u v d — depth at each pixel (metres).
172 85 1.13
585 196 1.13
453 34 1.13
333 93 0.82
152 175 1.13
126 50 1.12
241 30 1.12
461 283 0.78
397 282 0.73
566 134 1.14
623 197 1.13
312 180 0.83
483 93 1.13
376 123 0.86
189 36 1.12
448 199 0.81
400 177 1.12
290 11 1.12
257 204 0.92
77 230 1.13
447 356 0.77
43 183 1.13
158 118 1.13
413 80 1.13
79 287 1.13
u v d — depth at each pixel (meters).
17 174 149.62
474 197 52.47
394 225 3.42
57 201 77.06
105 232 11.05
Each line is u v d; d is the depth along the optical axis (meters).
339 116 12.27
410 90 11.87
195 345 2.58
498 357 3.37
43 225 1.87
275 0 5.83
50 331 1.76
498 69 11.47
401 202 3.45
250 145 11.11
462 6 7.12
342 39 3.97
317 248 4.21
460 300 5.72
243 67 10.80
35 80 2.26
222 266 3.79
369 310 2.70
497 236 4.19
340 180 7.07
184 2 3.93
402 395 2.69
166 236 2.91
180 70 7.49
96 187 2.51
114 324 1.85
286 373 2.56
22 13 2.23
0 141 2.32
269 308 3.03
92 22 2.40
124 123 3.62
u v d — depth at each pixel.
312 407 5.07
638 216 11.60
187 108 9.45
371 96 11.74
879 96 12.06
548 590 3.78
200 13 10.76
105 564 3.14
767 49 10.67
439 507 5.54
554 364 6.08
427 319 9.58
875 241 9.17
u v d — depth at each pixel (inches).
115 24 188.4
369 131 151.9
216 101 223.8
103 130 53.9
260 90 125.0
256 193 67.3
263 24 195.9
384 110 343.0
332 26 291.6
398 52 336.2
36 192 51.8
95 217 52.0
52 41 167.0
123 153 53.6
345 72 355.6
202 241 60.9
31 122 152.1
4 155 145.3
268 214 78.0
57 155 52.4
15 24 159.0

● ● ● ●

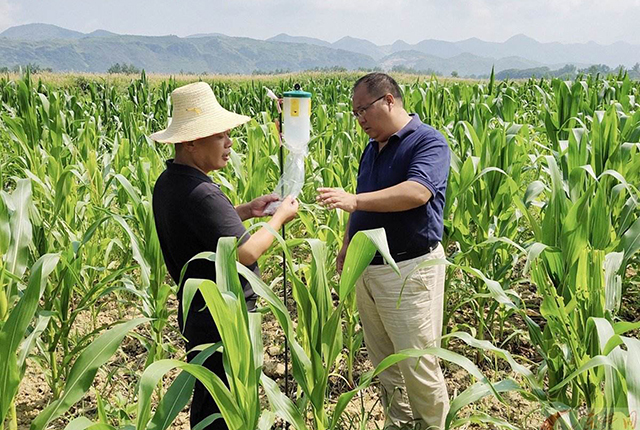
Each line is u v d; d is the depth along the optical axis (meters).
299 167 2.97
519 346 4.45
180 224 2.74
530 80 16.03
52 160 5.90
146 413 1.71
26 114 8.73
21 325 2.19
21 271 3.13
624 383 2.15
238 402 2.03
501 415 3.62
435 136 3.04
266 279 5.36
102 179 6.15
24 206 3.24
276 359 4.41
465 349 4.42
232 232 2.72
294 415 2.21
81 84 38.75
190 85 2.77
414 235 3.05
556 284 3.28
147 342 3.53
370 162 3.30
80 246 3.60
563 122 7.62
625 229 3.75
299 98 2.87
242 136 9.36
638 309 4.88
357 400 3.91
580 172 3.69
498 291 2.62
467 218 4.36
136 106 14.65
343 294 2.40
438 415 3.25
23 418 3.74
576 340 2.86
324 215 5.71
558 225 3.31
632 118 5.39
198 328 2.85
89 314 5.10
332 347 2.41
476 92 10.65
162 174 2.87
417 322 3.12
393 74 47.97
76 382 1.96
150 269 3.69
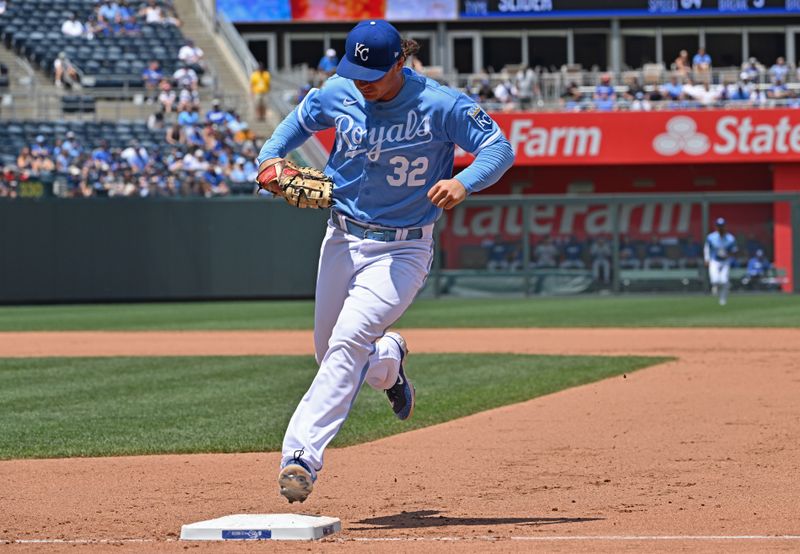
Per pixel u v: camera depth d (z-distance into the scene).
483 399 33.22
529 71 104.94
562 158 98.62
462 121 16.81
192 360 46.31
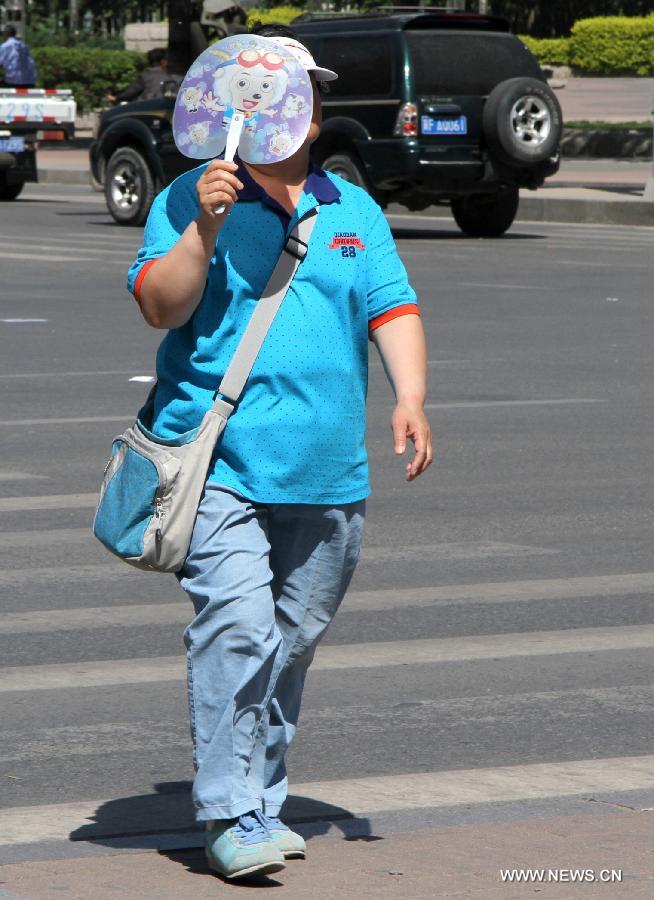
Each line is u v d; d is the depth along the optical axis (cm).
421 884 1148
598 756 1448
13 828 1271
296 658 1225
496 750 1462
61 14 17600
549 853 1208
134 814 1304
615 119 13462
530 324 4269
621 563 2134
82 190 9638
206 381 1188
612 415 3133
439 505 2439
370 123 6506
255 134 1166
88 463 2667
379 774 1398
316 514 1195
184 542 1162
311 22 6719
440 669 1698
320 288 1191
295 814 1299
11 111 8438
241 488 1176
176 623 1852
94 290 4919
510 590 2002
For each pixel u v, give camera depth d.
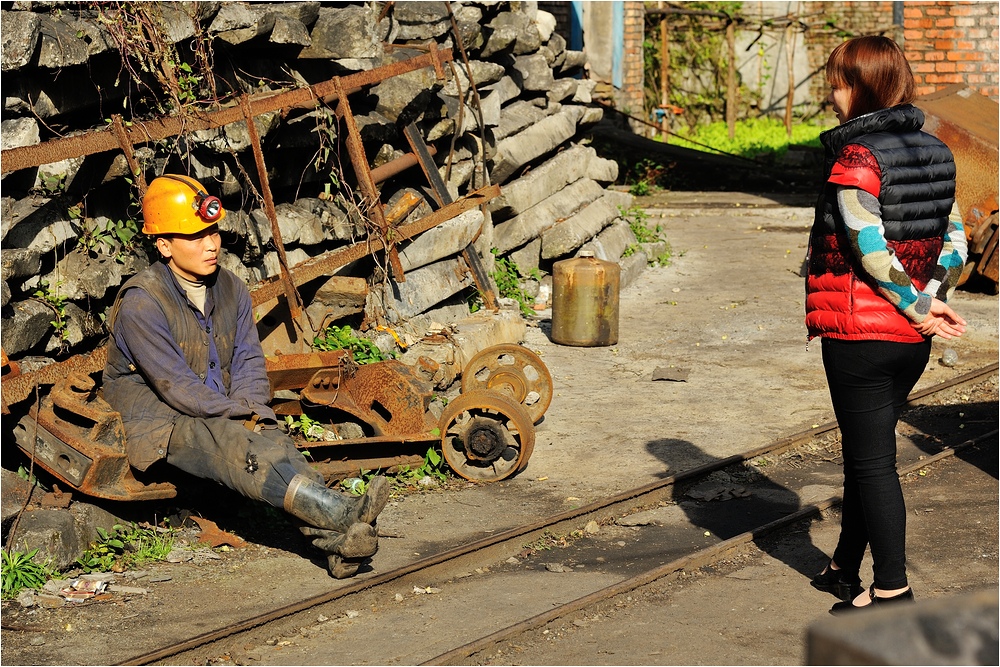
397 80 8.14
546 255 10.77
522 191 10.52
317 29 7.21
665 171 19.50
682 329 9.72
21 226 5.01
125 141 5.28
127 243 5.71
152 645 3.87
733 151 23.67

● ● ● ●

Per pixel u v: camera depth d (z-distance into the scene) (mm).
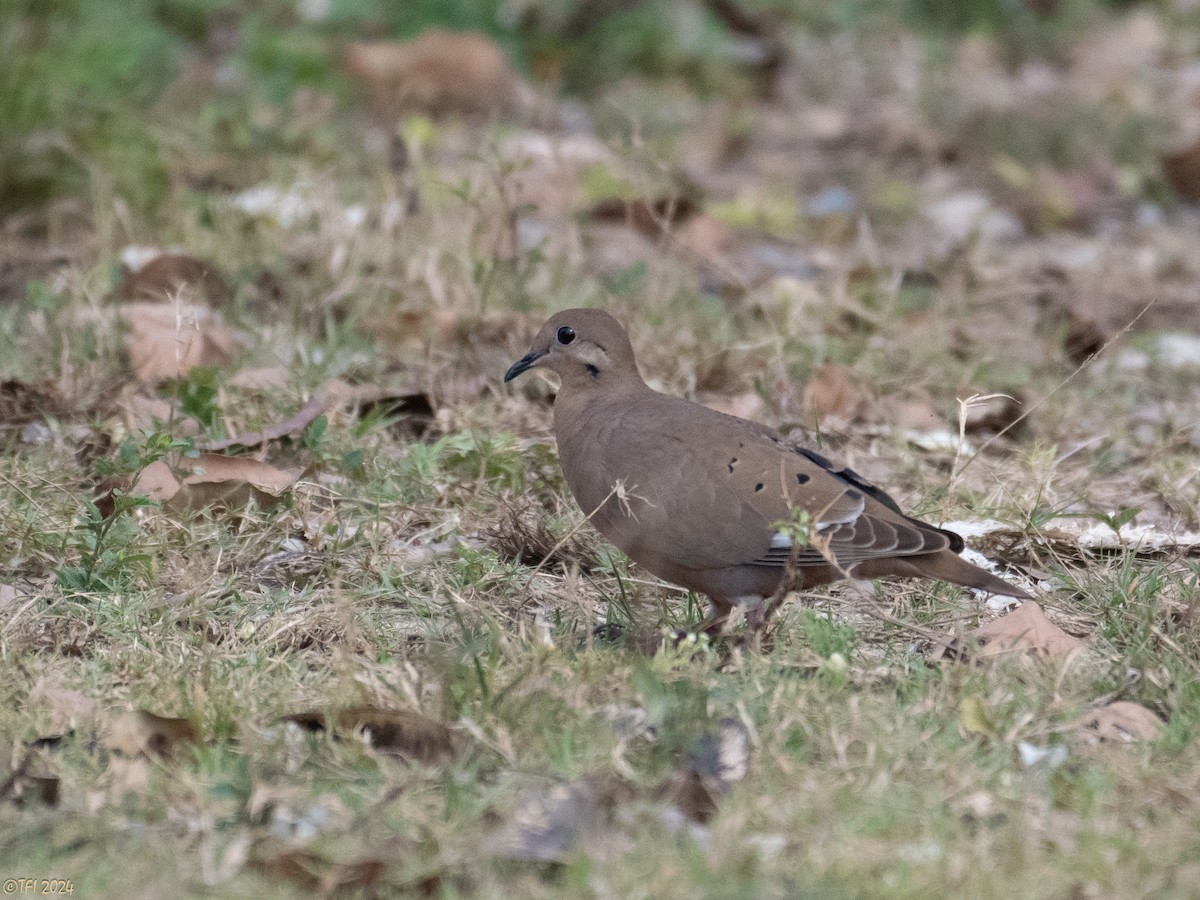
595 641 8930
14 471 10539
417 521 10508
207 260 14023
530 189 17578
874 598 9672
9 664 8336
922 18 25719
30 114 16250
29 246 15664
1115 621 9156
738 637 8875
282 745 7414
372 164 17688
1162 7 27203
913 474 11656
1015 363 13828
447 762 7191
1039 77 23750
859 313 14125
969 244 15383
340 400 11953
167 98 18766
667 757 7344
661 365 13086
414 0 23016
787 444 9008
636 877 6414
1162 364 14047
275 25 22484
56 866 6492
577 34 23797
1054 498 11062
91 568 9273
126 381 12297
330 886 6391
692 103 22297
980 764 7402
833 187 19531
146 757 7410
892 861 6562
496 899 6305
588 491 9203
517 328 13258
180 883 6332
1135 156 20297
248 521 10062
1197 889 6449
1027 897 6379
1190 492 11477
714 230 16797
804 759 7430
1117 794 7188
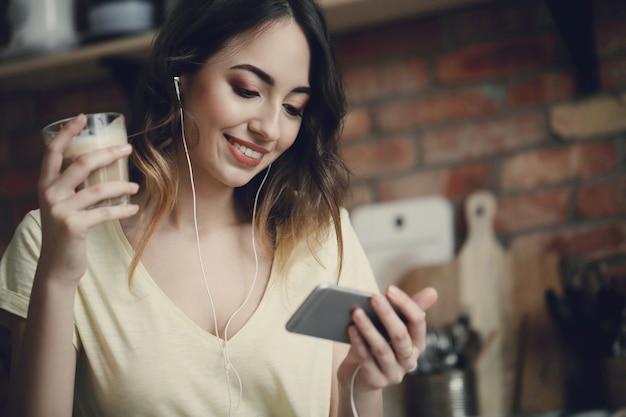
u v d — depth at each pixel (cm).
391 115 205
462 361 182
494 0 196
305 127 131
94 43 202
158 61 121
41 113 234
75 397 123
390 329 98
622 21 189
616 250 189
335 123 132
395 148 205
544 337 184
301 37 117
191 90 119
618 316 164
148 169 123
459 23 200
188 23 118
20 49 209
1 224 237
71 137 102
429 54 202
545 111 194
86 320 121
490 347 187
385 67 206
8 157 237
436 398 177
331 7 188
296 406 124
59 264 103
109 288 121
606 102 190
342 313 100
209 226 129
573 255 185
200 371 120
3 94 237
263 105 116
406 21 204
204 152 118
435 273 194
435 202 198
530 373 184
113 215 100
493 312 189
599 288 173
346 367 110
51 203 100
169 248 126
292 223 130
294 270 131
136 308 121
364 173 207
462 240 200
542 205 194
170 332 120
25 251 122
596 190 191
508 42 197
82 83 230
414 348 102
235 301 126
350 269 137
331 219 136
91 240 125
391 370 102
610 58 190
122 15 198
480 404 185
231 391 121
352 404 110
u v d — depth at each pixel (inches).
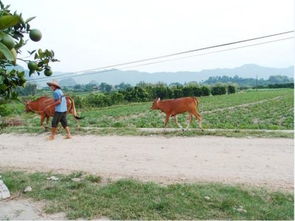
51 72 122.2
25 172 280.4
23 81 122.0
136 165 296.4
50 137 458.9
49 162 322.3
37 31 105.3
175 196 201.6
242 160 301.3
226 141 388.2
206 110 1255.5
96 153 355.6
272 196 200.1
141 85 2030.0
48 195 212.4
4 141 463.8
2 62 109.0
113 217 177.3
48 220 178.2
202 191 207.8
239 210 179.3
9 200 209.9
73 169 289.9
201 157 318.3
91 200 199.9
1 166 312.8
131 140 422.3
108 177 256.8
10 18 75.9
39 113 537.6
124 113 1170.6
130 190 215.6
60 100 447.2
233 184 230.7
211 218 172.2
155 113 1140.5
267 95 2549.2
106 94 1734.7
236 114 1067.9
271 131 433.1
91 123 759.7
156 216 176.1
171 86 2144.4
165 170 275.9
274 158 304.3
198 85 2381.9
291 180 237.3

● ● ● ●

▶ Exercise objective:
Please copy out every line of the preceding listing that carries "camera".

▶ Written response:
Per pixel u v: camera depth d (z-distance into the scene).
For each pixel u v, give camera depth d.
Per pixel u v: camera depth d (z-distance into the scene) (mm).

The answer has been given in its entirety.